━━ EXCERPTED TEXT ━━

Seriously, isn’t De Beers artificially controlling the supply of diamonds? Aren’t they a monopoly? Aren’t they stockpiling diamonds somewhere so they can flood the market if they want to? Aren’t they really controlling the prices of diamonds?
The answers to the above questions would have been “yes” for much of the 20th century, when De Beers controlled up to 90% of the world’s rough diamond supply. But their monopoly was broken up in 2005, and they are no longer even close to being one. By 2013, their market share had fallen to 33%; their competitors are now numerous and vibrant. So the answer is now “no” to each of those questions. Competition rocks!
How have diamond prices performed over time?
This is harder to answer than you might think. Consider the following graph from ajediam.com:
Looks pretty good, right? But:
- Fewer than 1 in a million certified diamonds in the market meet the criteria shown. So, it is hardly representative.
- I can find visually identical diamonds in the market right now for 1/3 of the price shown in the above graph. Again, hardly representative of diamonds overall.
Or, consider the PriceScope average price by carat size:
Although the PriceScope graph only overlaps the Ajediam graph for a few years, you can see that they don’t tell the same story. The PriceScope graph averages prices for diamonds with a huge range of values for color, clarity, cut, and other attributes. So, it is good for showing trends, but is hardly useful for pricing an individual diamond.
How does the price of diamonds compare to gold et al in the same time period?
The above graph from idexonline.com compares diamonds to gold and various stock indices. This is actually pretty useful; it shows that stocks are more volatile, that diamonds are pretty steady in pricing, and that gold can appreciate much more quickly.
But this begs the question: if the return on diamonds aren’t as good as for gold, then why would investors invest in diamonds instead of gold?

━━━

WORK INSTRUCTIONS =>
#1 Decide whether each statement agrees with the text on diamond prices, answering yes or no and quoting the words that settle it. (a) The De Beers monopoly was broken up in 2005. (b) By 2013, De Beers still held 90% of the world's rough diamond supply. (c) The PriceScope graph is useful for pricing an individual diamond.
#2 Answer these questions from the text on diamond prices.
(a) For much of the 20th century, how much of the world's rough diamond supply did De Beers control?
(b) What fraction of certified diamonds on the market meet the criteria shown in the ajediam.com graph?
(c) According to the idexonline.com graph, which of the things compared are more volatile?
#3 Reproduce the text on diamond prices, starting at "This is harder" and ending at "an individual diamond.".
The rows have no connection to the text on diamond prices.

━━ DATASET EXTRACT ━━

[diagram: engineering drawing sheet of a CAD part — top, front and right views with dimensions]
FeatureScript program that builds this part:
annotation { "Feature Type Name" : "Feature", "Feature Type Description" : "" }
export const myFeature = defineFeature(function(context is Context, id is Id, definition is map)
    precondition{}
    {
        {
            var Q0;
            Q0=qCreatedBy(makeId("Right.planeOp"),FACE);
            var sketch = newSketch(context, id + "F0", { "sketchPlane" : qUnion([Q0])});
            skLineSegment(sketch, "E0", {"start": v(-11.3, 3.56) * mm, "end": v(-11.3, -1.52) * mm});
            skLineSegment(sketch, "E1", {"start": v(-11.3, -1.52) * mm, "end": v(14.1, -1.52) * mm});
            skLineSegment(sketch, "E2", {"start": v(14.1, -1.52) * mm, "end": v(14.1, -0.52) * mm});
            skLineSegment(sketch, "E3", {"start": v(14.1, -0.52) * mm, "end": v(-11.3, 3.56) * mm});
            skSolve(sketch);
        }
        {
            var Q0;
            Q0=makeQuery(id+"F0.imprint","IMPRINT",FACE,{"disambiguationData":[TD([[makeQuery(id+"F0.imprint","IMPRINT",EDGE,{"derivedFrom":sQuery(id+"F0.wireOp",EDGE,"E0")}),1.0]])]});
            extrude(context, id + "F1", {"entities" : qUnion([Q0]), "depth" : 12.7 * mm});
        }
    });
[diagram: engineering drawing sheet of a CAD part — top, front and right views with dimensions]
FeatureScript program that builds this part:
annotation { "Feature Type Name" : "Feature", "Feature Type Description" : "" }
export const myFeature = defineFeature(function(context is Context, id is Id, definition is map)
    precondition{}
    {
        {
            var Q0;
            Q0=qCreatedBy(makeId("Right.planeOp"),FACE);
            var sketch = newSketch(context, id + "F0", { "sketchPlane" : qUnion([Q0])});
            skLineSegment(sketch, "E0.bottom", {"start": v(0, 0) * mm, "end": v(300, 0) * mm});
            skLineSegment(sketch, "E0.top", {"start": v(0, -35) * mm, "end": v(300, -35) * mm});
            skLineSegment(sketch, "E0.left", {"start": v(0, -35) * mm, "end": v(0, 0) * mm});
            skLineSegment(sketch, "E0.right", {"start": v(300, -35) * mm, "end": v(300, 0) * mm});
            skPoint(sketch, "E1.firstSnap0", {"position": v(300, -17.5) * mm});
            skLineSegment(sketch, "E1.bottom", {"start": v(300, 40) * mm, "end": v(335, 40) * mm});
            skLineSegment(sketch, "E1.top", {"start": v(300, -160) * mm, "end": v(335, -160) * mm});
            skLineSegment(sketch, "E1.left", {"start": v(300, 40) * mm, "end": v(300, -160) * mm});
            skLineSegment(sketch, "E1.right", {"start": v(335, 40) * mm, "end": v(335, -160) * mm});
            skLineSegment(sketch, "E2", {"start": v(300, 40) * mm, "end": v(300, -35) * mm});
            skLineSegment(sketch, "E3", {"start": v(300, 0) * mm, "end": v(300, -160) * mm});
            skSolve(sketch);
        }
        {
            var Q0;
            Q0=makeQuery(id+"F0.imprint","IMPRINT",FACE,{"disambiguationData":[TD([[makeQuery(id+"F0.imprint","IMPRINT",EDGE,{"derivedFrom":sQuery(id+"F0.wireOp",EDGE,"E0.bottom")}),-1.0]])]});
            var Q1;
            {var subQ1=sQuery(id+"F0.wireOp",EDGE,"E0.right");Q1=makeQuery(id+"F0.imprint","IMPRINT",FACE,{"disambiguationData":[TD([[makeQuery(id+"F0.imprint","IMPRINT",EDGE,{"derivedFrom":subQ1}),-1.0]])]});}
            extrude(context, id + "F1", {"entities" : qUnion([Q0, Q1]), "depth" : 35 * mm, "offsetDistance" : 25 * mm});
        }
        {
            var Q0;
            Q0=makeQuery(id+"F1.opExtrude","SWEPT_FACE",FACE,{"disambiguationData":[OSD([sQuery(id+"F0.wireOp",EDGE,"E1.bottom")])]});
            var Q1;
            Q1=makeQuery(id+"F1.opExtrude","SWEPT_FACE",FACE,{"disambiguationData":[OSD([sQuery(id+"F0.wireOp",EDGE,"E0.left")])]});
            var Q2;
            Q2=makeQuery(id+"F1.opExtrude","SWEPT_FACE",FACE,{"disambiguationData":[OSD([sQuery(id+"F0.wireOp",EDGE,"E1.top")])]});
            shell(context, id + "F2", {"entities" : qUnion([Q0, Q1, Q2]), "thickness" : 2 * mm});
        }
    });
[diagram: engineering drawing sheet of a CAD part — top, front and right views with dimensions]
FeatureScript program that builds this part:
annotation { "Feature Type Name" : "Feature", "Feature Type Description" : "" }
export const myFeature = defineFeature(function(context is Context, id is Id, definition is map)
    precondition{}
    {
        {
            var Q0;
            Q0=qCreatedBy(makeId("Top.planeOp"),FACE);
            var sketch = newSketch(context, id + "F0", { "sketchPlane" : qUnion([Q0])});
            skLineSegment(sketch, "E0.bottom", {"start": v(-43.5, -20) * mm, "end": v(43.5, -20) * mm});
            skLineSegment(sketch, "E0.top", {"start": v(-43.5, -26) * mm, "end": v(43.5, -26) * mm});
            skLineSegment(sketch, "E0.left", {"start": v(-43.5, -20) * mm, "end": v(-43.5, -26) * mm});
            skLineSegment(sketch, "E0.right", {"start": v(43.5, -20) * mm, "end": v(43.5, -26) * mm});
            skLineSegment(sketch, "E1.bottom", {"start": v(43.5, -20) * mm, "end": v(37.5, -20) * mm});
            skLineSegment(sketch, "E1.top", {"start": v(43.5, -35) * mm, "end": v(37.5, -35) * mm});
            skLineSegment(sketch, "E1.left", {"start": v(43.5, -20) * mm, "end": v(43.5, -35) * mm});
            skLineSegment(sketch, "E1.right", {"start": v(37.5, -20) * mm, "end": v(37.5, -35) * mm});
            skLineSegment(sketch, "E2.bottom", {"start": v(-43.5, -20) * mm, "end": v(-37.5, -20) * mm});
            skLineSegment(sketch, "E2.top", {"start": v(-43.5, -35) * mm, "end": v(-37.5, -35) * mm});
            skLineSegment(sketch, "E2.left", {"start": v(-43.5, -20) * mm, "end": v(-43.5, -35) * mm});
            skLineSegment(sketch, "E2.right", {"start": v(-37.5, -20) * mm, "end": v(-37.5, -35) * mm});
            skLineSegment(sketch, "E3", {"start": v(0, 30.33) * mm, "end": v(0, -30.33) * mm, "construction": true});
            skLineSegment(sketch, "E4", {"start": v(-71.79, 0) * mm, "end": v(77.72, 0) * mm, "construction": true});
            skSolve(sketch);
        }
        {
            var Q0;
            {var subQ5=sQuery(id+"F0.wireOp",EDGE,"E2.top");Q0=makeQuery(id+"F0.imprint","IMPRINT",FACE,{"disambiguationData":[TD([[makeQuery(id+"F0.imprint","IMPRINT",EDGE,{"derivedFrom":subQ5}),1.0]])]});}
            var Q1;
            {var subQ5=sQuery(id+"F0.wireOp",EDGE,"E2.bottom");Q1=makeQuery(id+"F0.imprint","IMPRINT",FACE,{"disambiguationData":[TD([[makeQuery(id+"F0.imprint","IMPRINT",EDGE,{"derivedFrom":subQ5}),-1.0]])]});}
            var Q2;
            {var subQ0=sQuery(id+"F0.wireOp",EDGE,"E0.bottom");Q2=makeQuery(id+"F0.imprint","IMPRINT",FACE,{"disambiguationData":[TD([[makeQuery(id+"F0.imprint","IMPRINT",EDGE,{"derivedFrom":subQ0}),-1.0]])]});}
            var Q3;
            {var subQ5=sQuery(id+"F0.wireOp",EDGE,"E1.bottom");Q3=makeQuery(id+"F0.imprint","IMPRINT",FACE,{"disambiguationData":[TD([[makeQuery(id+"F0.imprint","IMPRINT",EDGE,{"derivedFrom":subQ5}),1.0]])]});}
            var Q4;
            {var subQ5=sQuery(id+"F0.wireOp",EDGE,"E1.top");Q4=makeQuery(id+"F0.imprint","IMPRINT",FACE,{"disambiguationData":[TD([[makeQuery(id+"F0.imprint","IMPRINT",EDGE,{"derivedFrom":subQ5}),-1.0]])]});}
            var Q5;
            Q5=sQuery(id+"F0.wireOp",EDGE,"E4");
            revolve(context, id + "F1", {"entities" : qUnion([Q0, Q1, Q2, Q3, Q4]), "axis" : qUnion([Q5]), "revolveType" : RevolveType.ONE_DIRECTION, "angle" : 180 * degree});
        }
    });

━━━

RESPONSE LIST =>
#1
(a) Yes: "But their monopoly was broken up in 2005"
(b) No: "By 2013, their market share had fallen to 33%"
(c) No: "is hardly useful for pricing an individual diamond"

#2
(a) Up to 90%
(b) Fewer than 1 in a million
(c) Stocks

#3
This is harder to answer than you might think. Consider the following graph from ajediam.com:
Looks pretty good, right? But:
- Fewer than 1 in a million certified diamonds in the market meet the criteria shown. So, it is hardly representative.
- I can find visually identical diamonds in the market right now for 1/3 of the price shown in the above graph. Again, hardly representative of diamonds overall.
Or, consider the PriceScope average price by carat size:
Although the PriceScope graph only overlaps the Ajediam graph for a few years, you can see that they don’t tell the same story. The PriceScope graph averages prices for diamonds with a huge range of values for color, clarity, cut, and other attributes. So, it is good for showing trends, but is hardly useful for pricing an individual diamond.